Ela tinha os cabelos soltos sobre um vestido vermelho com cintura justa e camadas de tecido formando várias saias que iam até pouco abaixo dos joelhos, mostrando parte das longas pernas e os pés com sapatilhas de ponta.

Caminhou com as mãos nos quadris, até ficar frente a frente com Davidov, e disse:

- Expulsou-me do palco. Nunca mais faça isso.

- Ordeno que entre e que saia quando bem entender. É o meu trabalho. O seu é dançar. - Olhou para o rapaz alto e louro, com uma malha branca, que surgira ao lado de Anny. - Um passo atrás. Espere!

Virou-se para a orquestra.

- Abertura. Portillo, você é Carlotta. Seja Carlotta! Luzes!

Anny respirou fundo, tomando posição. A perna esquerda mais atrás, o pé esticado, os braços formando uma arco sobre a cabeça, delicado e feminino, o rosto erguido e orgulhoso. Quando a música principiou, um único spot iluminou o palco, seguindo seus movimentos, e ela começou a dançar. Era um solo muito difícil e que exigia tudo da artista. Passos rápidos e desinibidos. Os músculos respondiam aos acordes, os pés pareciam flutuar no palco. Terminou com um gesto firme, no mesmo ponto e na mesma postura com que começara. Com o coração acelerado pelo esforço, lançou a Davidov um olhar de desafio e saiu do palco, enquanto seu parceiro tomava posição.

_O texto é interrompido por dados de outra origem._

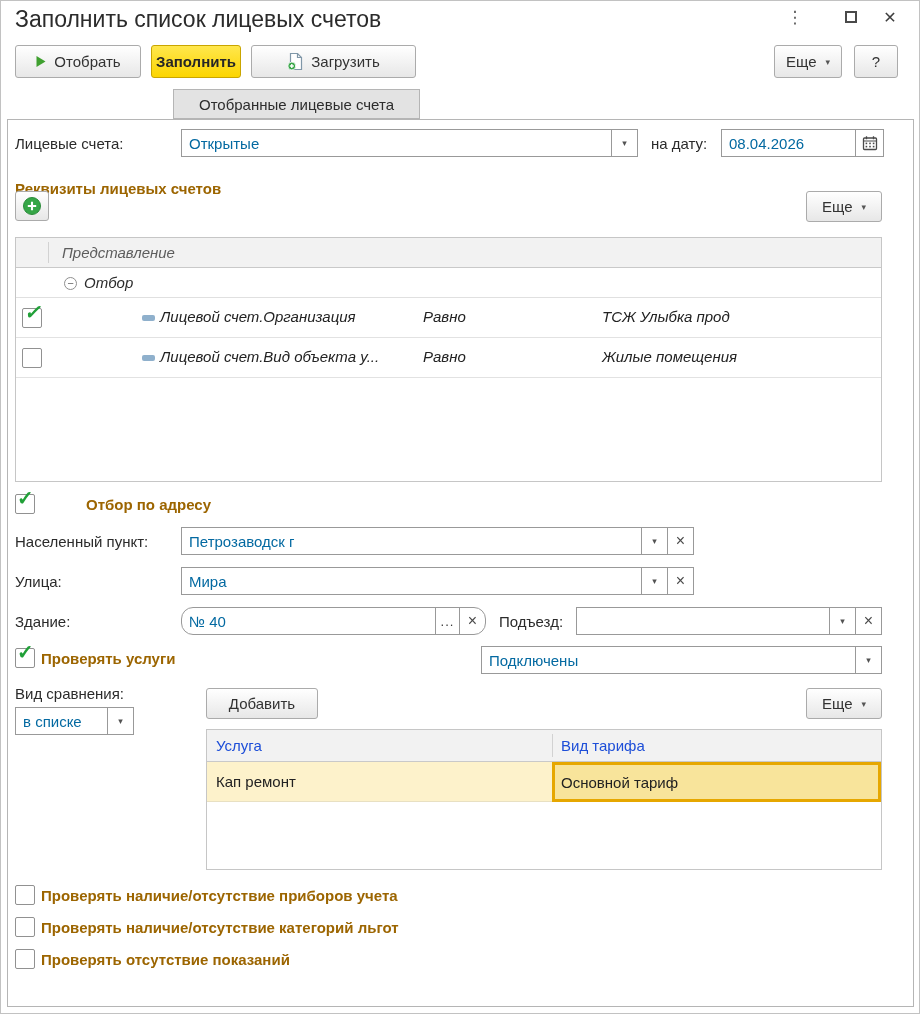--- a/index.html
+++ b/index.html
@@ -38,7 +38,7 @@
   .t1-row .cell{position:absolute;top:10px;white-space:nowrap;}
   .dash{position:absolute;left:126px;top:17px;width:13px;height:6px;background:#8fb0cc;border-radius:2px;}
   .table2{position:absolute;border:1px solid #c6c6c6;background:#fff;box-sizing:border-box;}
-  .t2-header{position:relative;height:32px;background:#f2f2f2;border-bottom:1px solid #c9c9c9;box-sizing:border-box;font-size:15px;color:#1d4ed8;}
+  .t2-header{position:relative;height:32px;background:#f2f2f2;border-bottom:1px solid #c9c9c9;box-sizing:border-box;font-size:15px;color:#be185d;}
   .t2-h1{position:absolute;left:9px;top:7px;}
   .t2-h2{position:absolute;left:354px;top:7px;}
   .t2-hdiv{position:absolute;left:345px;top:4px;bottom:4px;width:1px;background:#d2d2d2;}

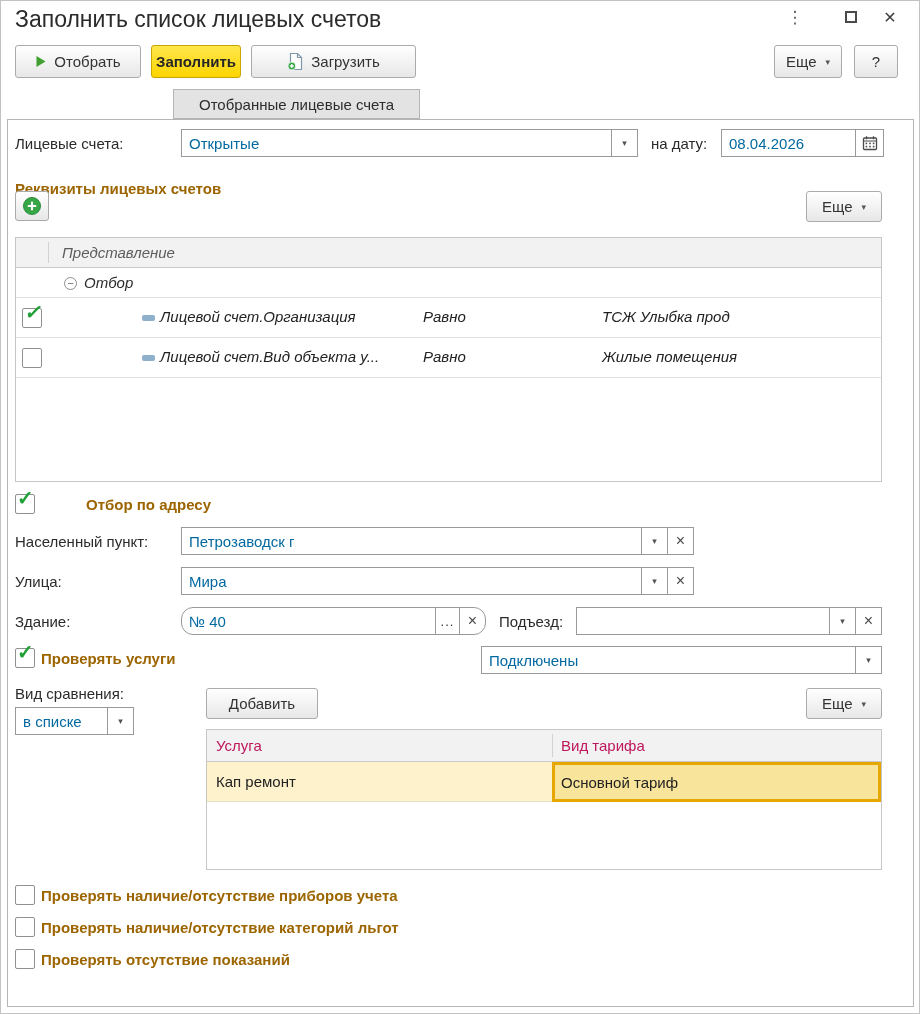--- a/index.html
+++ b/index.html
@@ -44,7 +44,7 @@
   .t2-hdiv{position:absolute;left:345px;top:4px;bottom:4px;width:1px;background:#d2d2d2;}
   .t2-row{position:relative;height:40px;background:#fdf2cb;border-bottom:1px solid #e8e0c2;box-sizing:border-box;font-size:15px;color:#222;}
   .t2-service{position:absolute;left:9px;top:11px;white-space:nowrap;}
-  .t2-tariffcell{position:absolute;left:345px;top:0;width:329px;height:40px;border:3px solid #e6a700;background:#f8e49b;box-sizing:border-box;display:flex;align-items:center;padding-left:6px;font-size:15px;color:#222;}
+  .t2-tariffcell{position:absolute;left:345px;top:0;width:329px;height:40px;border:3px solid #e6a700;background:#f8e49b;box-sizing:border-box;display:flex;align-items:center;padding-left:6px;font-size:15px;color:#222;font-style:italic;}
   svg{display:block;}
 </style>
 </head>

Alfonso nunca vira nada igual, nem sabia que podia existir. Anny fora... mágica. Ainda pensava a respeito, quando ela voltou ao palco.

Os dois bailarinos começaram a dançar juntos dessa vez. Alfonso nunca pensara que o bale pudesse ser sensual, mas aquele, pelo menos, era, com uma mulher provocante e um homem arrogante.